イスラエル旅行記⑫(ヴィア・ドロローサ)
「嘆きの壁」を見学した後、私たちはアラブ人の商店街を通って「ヴィア・ドロローサ」(悲しみの道)へとむかった。
「ヴィア・ドロローサ」(悲しみの道)は、イエスがローマ総督のピラトの官邸で行われた裁判で死刑とされてから、十字架を背負って死刑場となったゴルゴタの丘への全長1㎞の道をラテン語で「悲しみの道」と呼ばれているのである。「ヴィア・ドロローサ」は第1ステーションのピラトの官邸からゴルゴタにある聖墳墓教会まで14ステーションある。私たちは第1ステーションのピラトの官邸のあった場所(現在はオマリエ学校)から歩いて第2ステーションの「鞭打ちの教会」を見学した。ここで十字架を背負わされたイエスは、茨の冠を被せられ、ローマ兵に鞭打たれる。
この教会のステンドグラスにはイエスが鞭打たれている様子が描かれている。また、祭壇上のドームには茨の冠も飾られている。
また、この教会には紫の服を着せられたイエスの壁画が飾られている。新約聖書によると、ピラトの兵士たちは、ふざけてイエスを「ユダヤ人の王」といって紫の服を着せたと書かれている。紫色は高貴な人が着るものであるから。
第2から第3ステーションに行くまでの間に、有名な「エッケ・ホモ・アーチ」がある。「エッケ・ホモ」とは、ラテン語で「この人を見よ」という意味である。この場所でピラト総督が茨の冠を被り、紫の服を着て出てきたイエスを指していった言葉からきている。このアーチは、135年にローマのハドリアヌス帝がエルサレム征服を記念し、建造した三重の凱旋門の一部が残ったものである。
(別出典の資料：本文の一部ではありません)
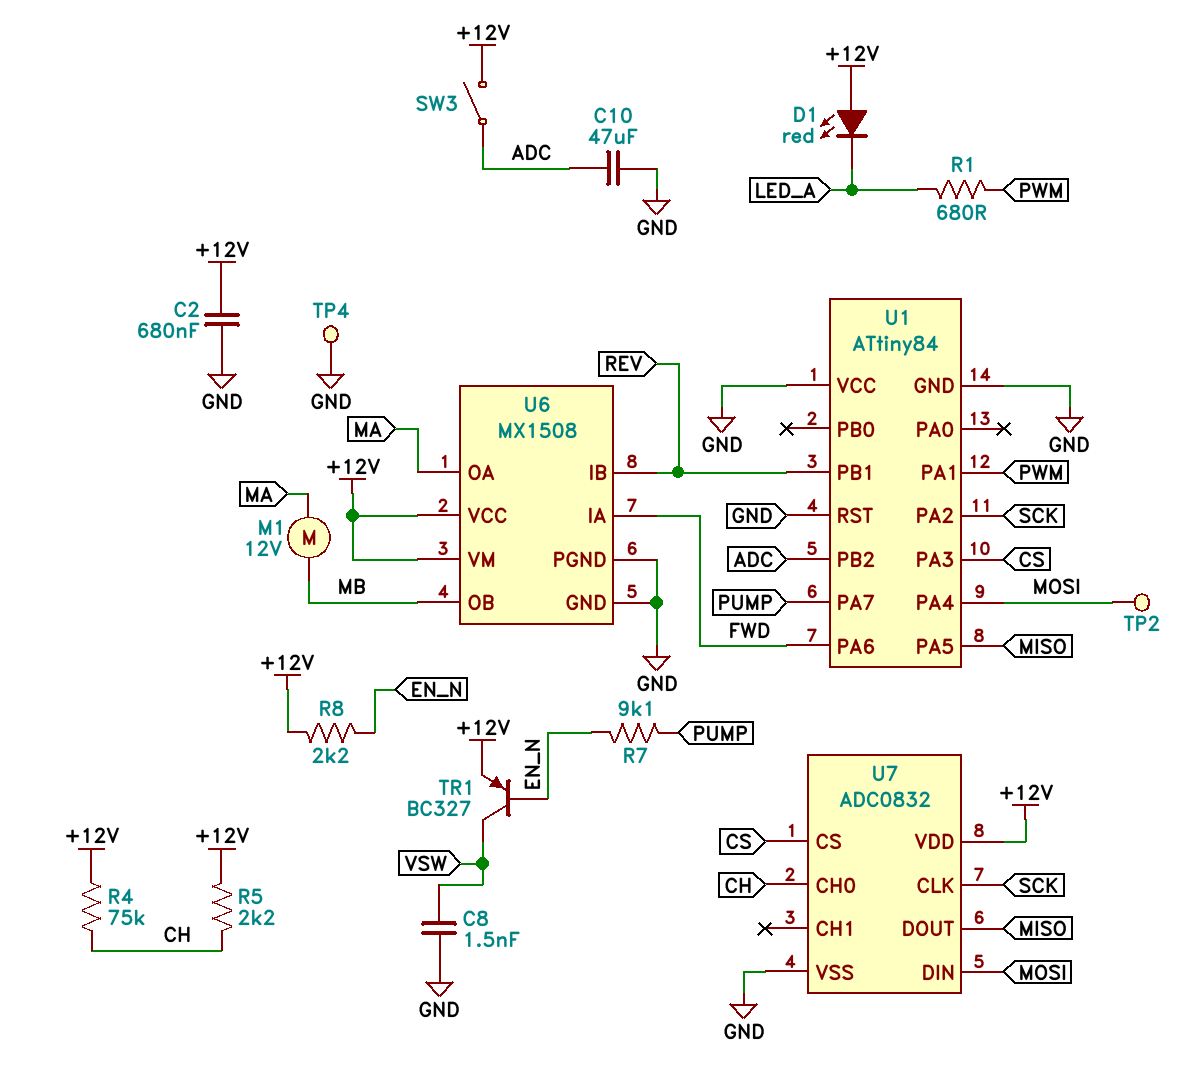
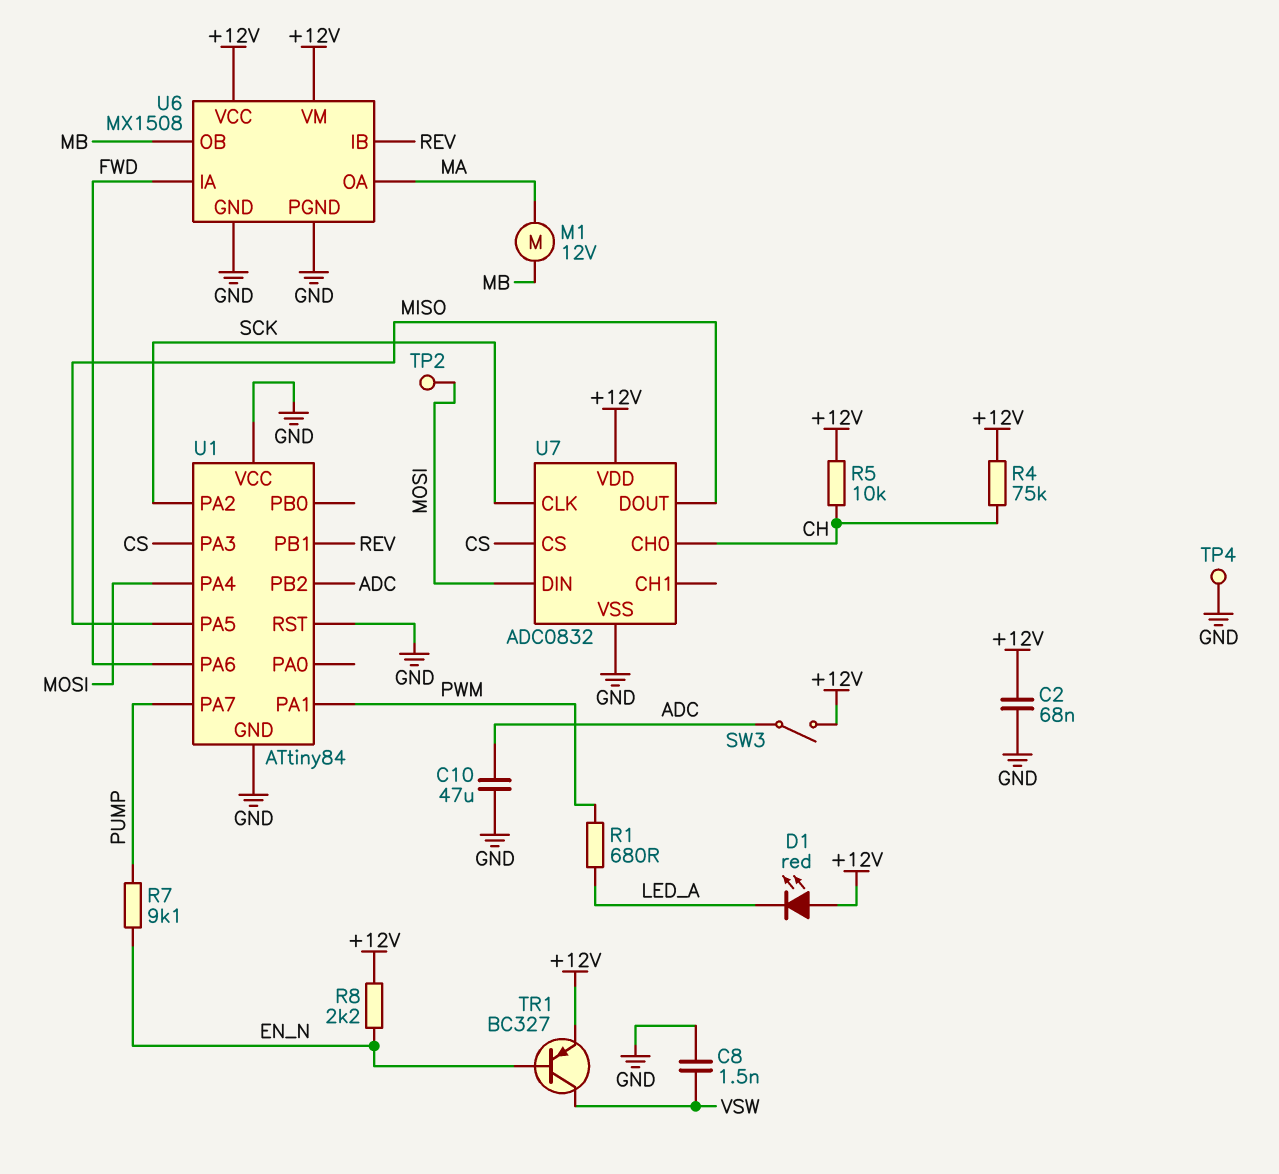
C2: 680nF (+12V, GND) -> 68nF (+12V, GND)
R5: 2.2k (+12V, CH) -> 10k (+12V, CH)

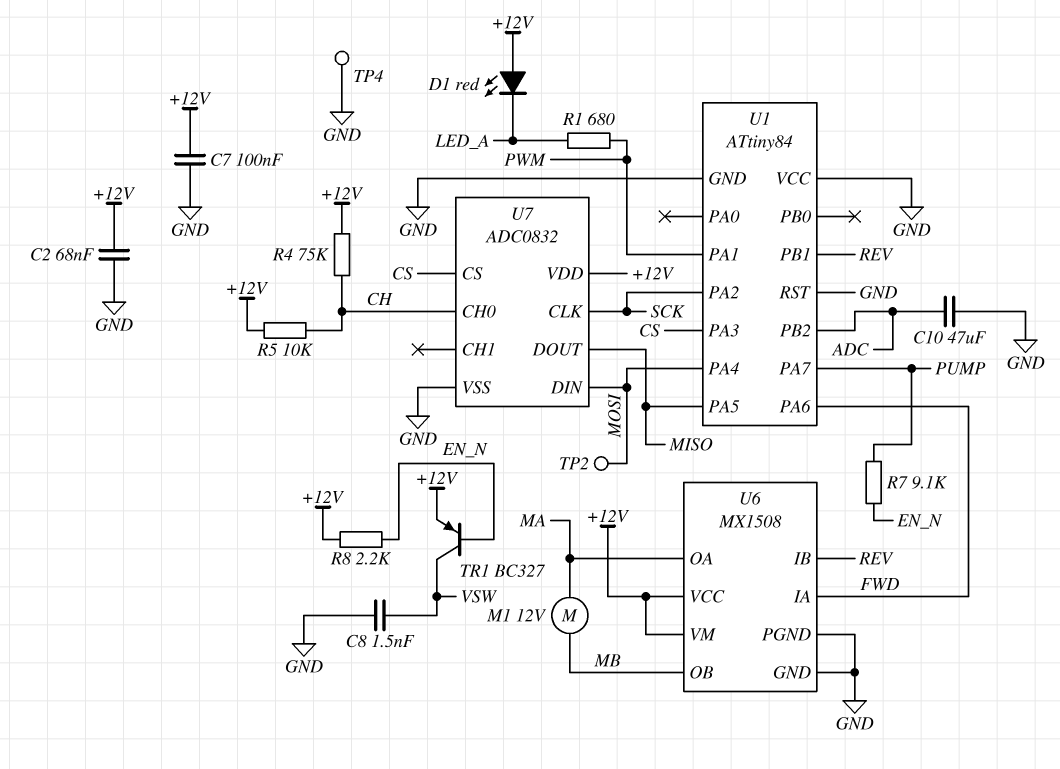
C7: none -> 100nF (+12V, GND)
SW3: switch (+12V, ADC) -> none

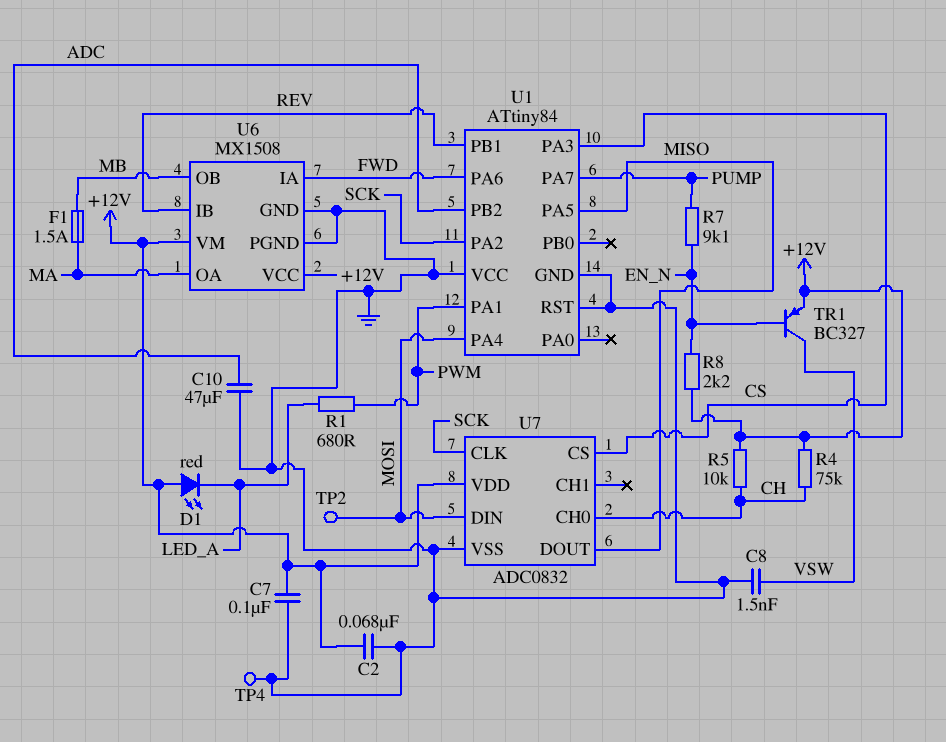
F1: none -> 1.5A (MA, MB)
M1: motor 12V (MA, MB) -> none

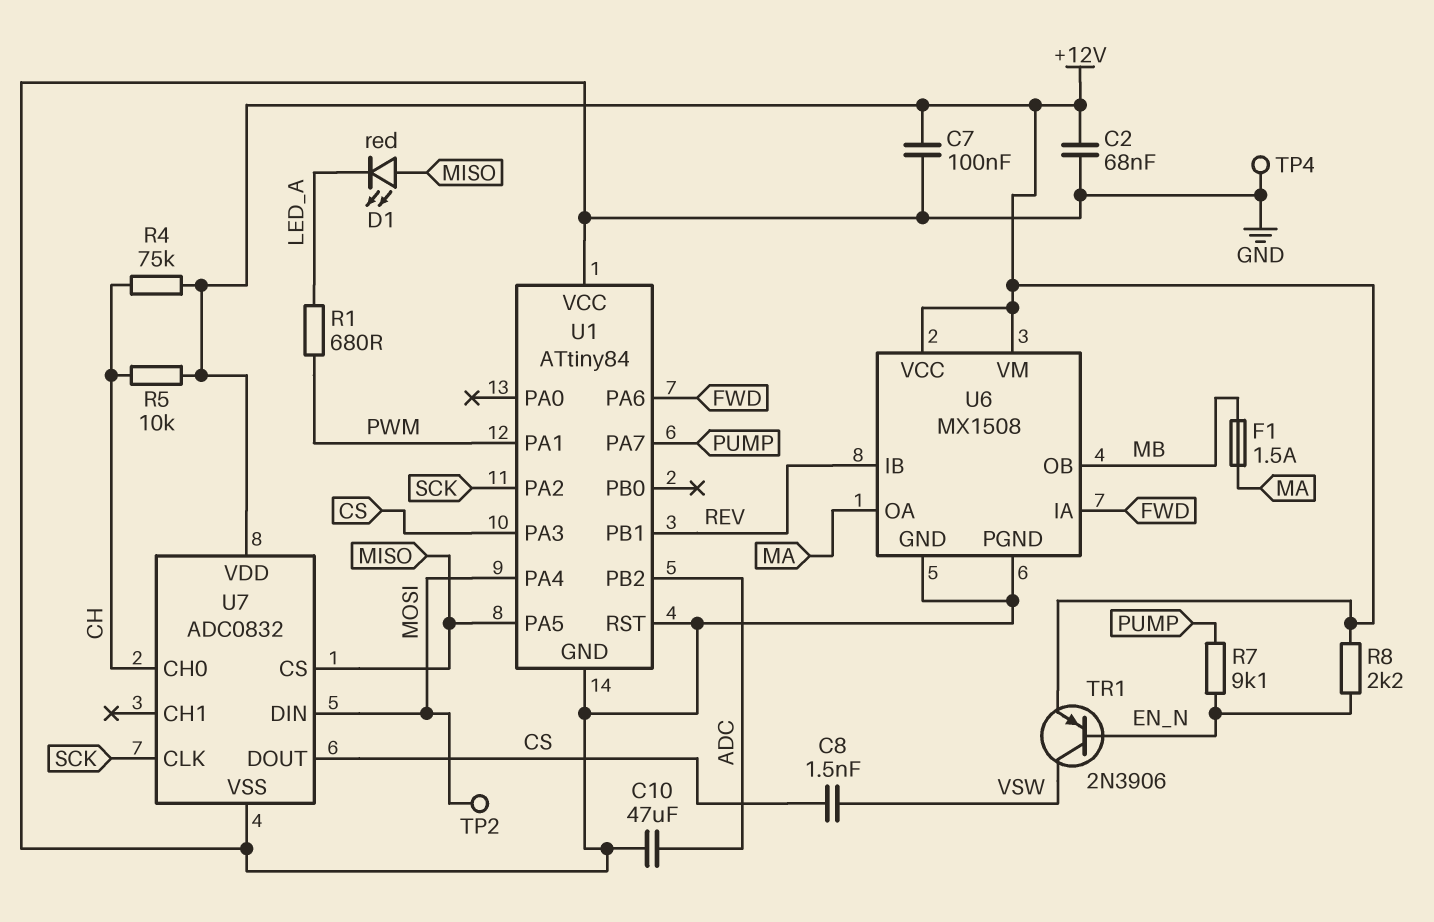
C8: 1.5nF (GND, VSW) -> 1.5nF (CS, VSW)
D1: LED red (A +12V, K LED_A) -> LED red (A MISO, K LED_A)
TR1: PNP BC327 (B EN_N, C VSW, E +12V) -> PNP 2N3906 (B EN_N, C VSW, E +12V)
U7 pin CS: CS -> MISO
U7 pin DOUT: MISO -> CS

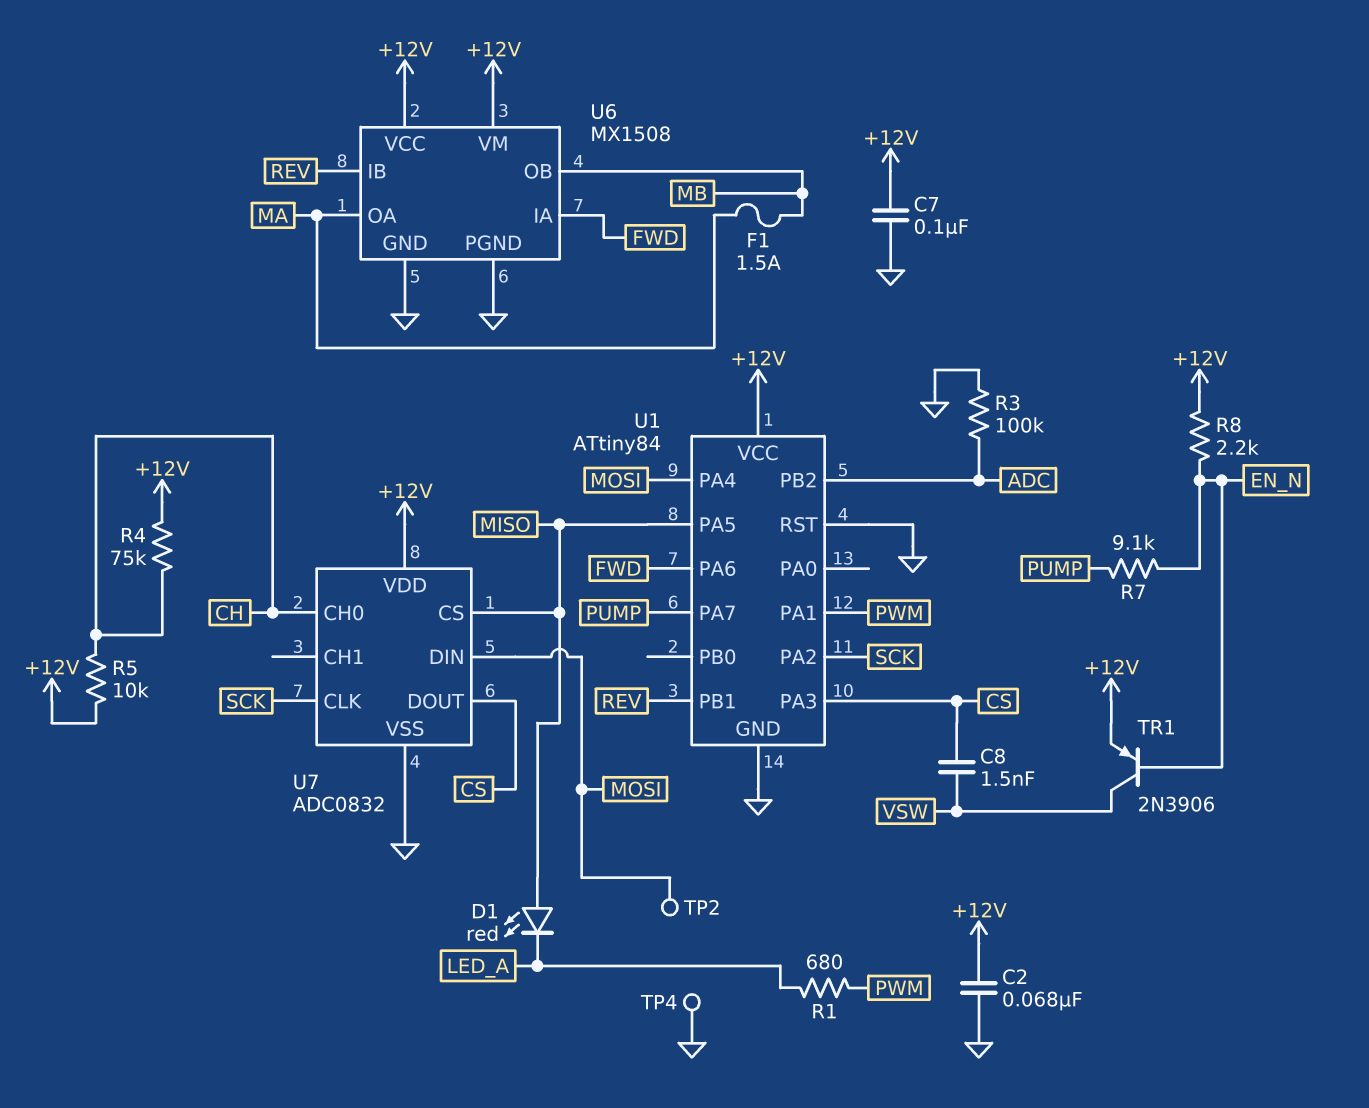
C10: 47uF (ADC, GND) -> none
R3: none -> 100k (ADC, GND)
U1 pin VCC: GND -> +12V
第3ステーションは「イエスが十字架の重みに耐えかね、最初につまずいた場所」である。現在この場所には、ポーランド・カトリック教会がある。
ここは、母マリアが群衆に混じってイエスを見守ったとされる場所であり、それを記念して現在アルメニア・カトリック教会が建てられている。
新約聖書によると、「そこへ、シモンというクレネ人が、田舎から出てきて通りかかったので、兵士たちはイエスの十字架を無理に担がせた。」と書かれている。この場所が第5ステーションである。
この場所でベロニカという女性が、イエスの顔を拭ったという逸話があり、現在はベロニカ教会がある。
ここは、イエスが2度目に倒れた場所を記念して第7ステーションとされた。この門にイエスの死刑判決文が貼り出されたことから、「判決の門」と呼ばれる。
新約聖書によるとイエスは、「エルサレムの娘たち、私のために泣くな、むしろ、自分と自分の子供たちのために泣け」と語ったが、この場所が第8ステーションである。現在建っているギリシア正教会の壁に、記念の十字架がはめ込まれている。
ここはイエスが3度目に倒れた場所であり、コプト教会の入口にある。第10ステーションから第14ステーションは聖墳墓教会の内部にある。